Il sindaco di Bordeaux, Alain Juppé, espressione della corrente liberale e centrista, sul piano nazionale raccoglie più voti virtuali di Sarkozy. Ieri, pur essendosi dichiarato in favore di “Les Républicains”, è stato accolto da una bordata di fischi, e invitato a concludere il discorso dai sarkozisti più accesi impazienti di ascoltare “Nicolas”. François Fillon, ex primo ministro di Sarkozy e adesso suo concorrente nel partito, ha avuto diritto a un’accoglienza ancora più brusca. I militanti non apprezzano chi non accetta la supremazia di Sarkozy, ma Juppé, stando alle indagini d’opinione, ha più probabilità di vincere le presidenziali, se riesce a superare tra un anno le primarie nel partito. Il sindaco di Bordeaux è il favorito del mondo economico e finanziario.
La scelta del nome “Les Républicains” è stata contestata.
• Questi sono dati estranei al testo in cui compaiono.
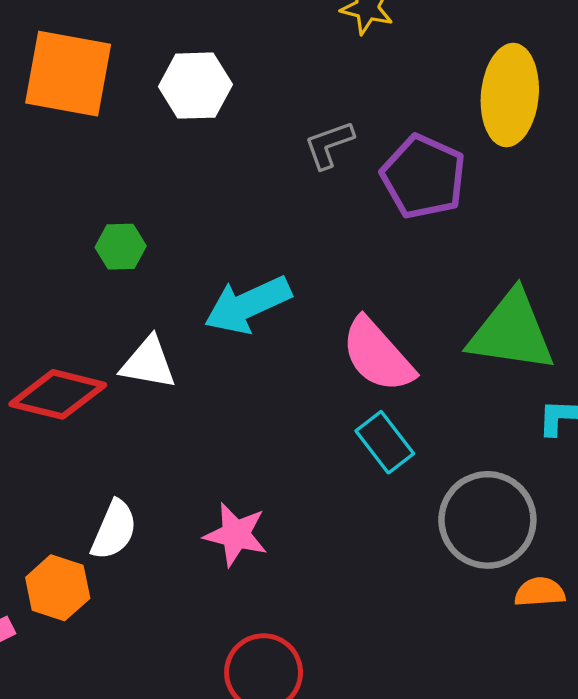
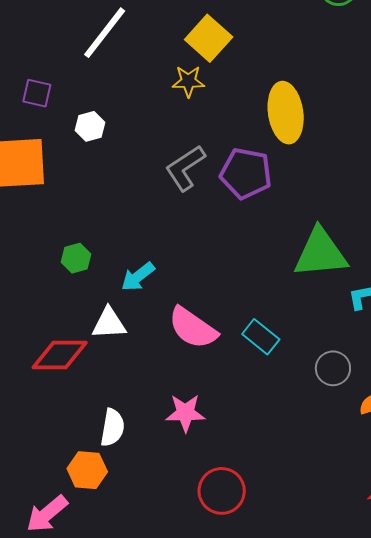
white hexagon: (195, 86) -> (90, 126), moved, size x0.7
gray L-shape: (329, 145) -> (185, 168), size x1.4
cyan arrow: (248, 305) -> (138, 277), moved, size x0.7
pink semicircle: (378, 355) -> (193, 328), moved
gray circle: (487, 520) -> (333, 368), size x0.6

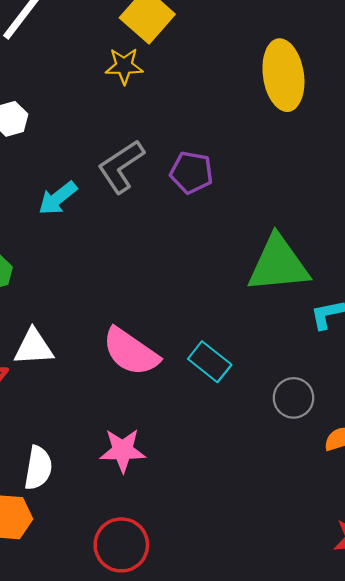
yellow ellipse: (286, 113) -> (283, 75), moved
purple pentagon: (246, 173) -> (191, 172), size x0.7
cyan arrow: (138, 277) -> (58, 198), moved
red circle: (222, 491) -> (121, 545), moved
La République è di tutti, e Sarkozy avrebbe compiuto qualcosa di simile a uno scippo. Un furto alla nazione. Ma un tribunale ha dichiarato legittimo il ribattesimo del partito di centro destra. E non pochi analisti politici l’hanno interpretato come una mossa corrispondente alla linea tradizionale più dura del partito neogollista. Basata sull’esaltazione dell’autorità dello Stato su una società, meglio su una nazione, non divisibile in comunità.
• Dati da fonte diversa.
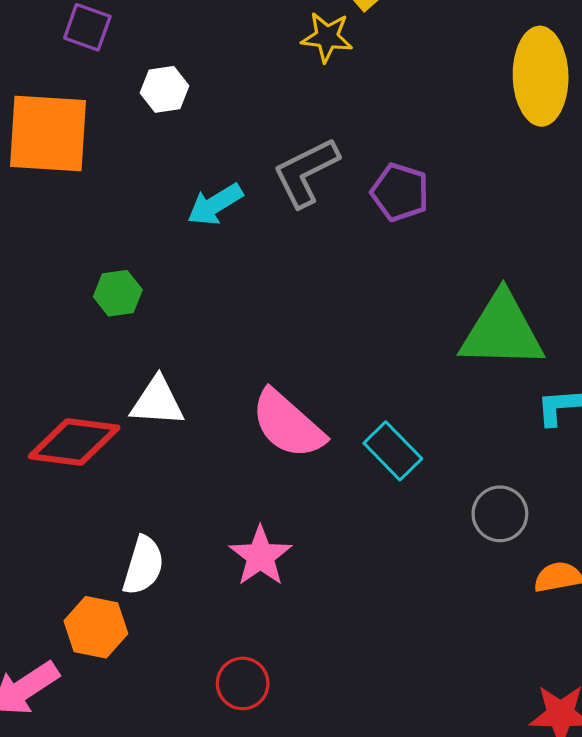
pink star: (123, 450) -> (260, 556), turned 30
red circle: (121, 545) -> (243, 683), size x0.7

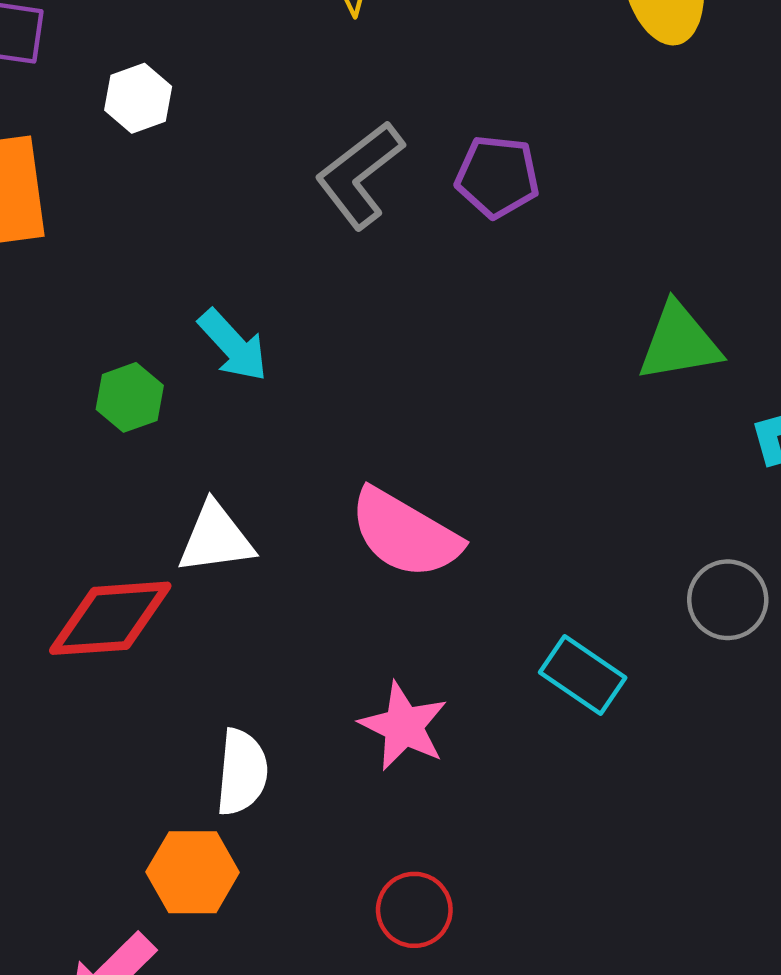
cyan arrow: (215, 204) -> (233, 345), moved, turned -90
green triangle: (502, 331) -> (679, 342), size x0.7
cyan rectangle: (393, 451) -> (583, 675), moved

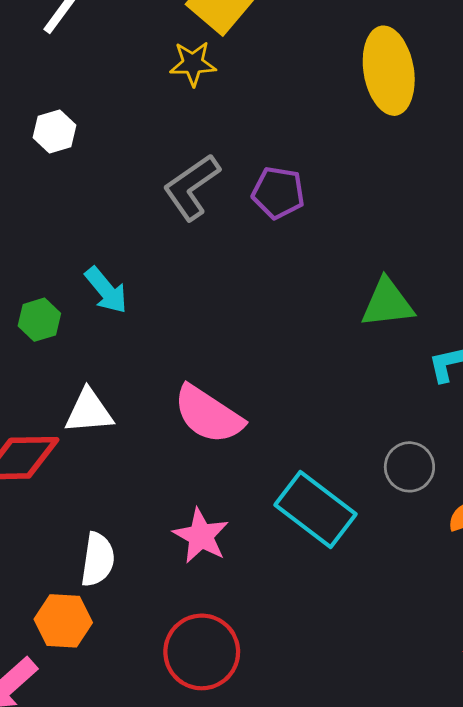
cyan rectangle: (583, 675) -> (315, 510), size x1.5
red circle: (414, 910) -> (202, 652), size x1.6

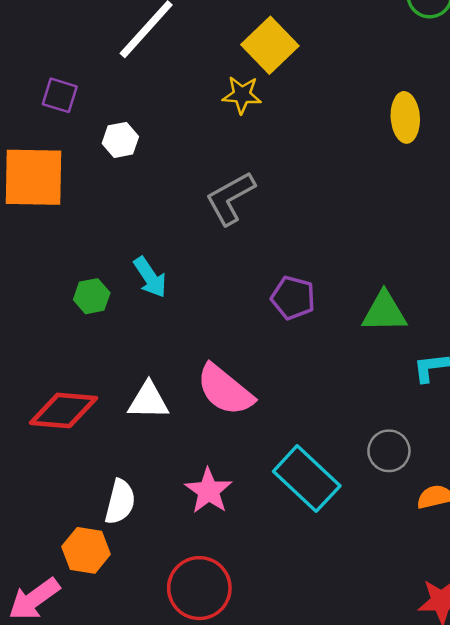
yellow ellipse: (389, 71) -> (405, 117), size x0.7
purple pentagon: (278, 193) -> (293, 298), moved
white triangle: (89, 411) -> (148, 401), moved

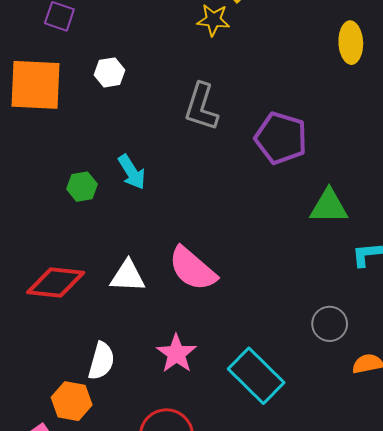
white hexagon: (120, 140) -> (110, 72), moved
gray L-shape: (230, 198) -> (201, 107), turned -45
purple pentagon: (293, 298) -> (281, 138), moved, size x1.4
cyan rectangle: (307, 479) -> (256, 376), moved

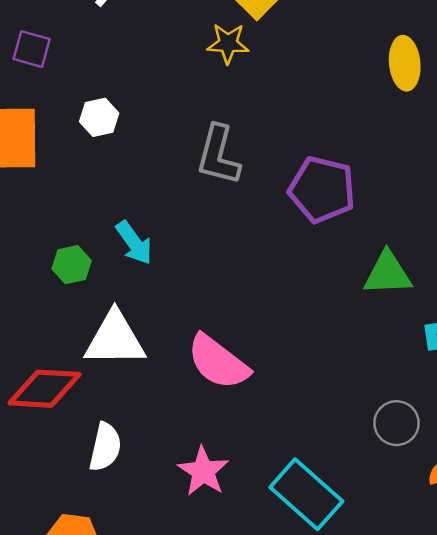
white triangle: (128, 276) -> (115, 339), moved, size x1.4
white semicircle: (101, 361) -> (105, 447), moved

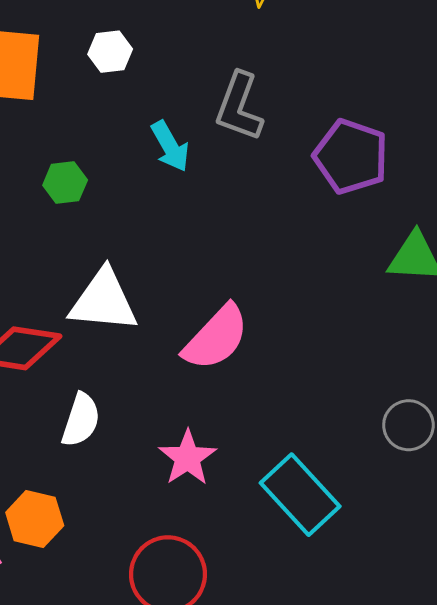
cyan arrow: (134, 243) -> (170, 146), moved
green hexagon: (72, 265) -> (65, 183), moved
pink semicircle: (218, 362) -> (216, 338), turned -90

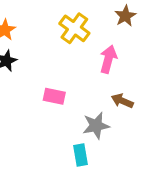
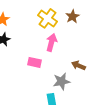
brown star: (125, 16) -> (72, 16), moved
pink arrow: (108, 59) -> (52, 42), moved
Un partito che si chiama ”Les Républicains” ricorda ai cittadini i valori repubblicani ai quali il Front National ricorre nel suo sciovinismo, attaccando gli emigrati, in particolare i musulmani. Per loro la République è una riserva dei francesi. I suoi valori devono essere una barriera.
Al primo turno “Les Républicains” dovrebbe sottrarre voti al Front National, e al secondo i socialisti esclusi dal ballottaggio (quasi otto francesi su dieci non vedono François Hollande come candidato nel 2017) saranno costretti a riversarsi sul candidato di “Les Républicains”. Sedotti anche dal nome, che può assumere un valore ambivalente. Valido a destra e a sinistra. Nulla garantisce ovviamente che il campione opposto al Front National sia Sarkozy. Potrebbe essere Alain Juppé.
La République domina il panorama politico-storico della Francia che conosciamo, sia pure con brusche cadute di interesse, dovute al fatto che tutti sono ormai repubblicani, a modo loro. A dominarla con variabile intensità, sono i suoi simboli, i suoi monumenti, la sua pedagogia, le sue commemorazioni e i luoghi esemplari della sua contromemoria. La République è anche il progresso sociale. E anzitutto è l’identità francese, per tanti aspetti assai diversa dalle altre repubbliche.
C’è anche un repubblicanesimo “chiuso”, che secondo lo storico Michel Winock «è il ritorno in forza di un patriottismo che non vuol dire il proprio nome». Da qui l’interrogativo spuntato nel 1989 su un settimanale di sinistra ( le Nouvel Observateur) con il quale si chiedeva, con la firma del filosofo Régis Debray: «Siete repubblicani o democratici?».
Come se non fossero la stessa cosa. La differenza tra gli uni e gli altri è che il repubblicano stima che distinguere i cittadini in particolare secondo le loro origini contribuisce a favorire il comunitarismo, quindi la disgregazione della società, mentre il democratico considera al contrario che negando le identità degli individui e le loro differenze si accrescono le tentazioni di rottura.
manifestazione a parigi sarkozy e hollande
Questa differenza riemerge ad ogni confronto sulla laicità e l’Islam. Nicolas Sarkozy ha rimesso in gioco la République, e cavalca la sua versione, che non è soltanto la sua.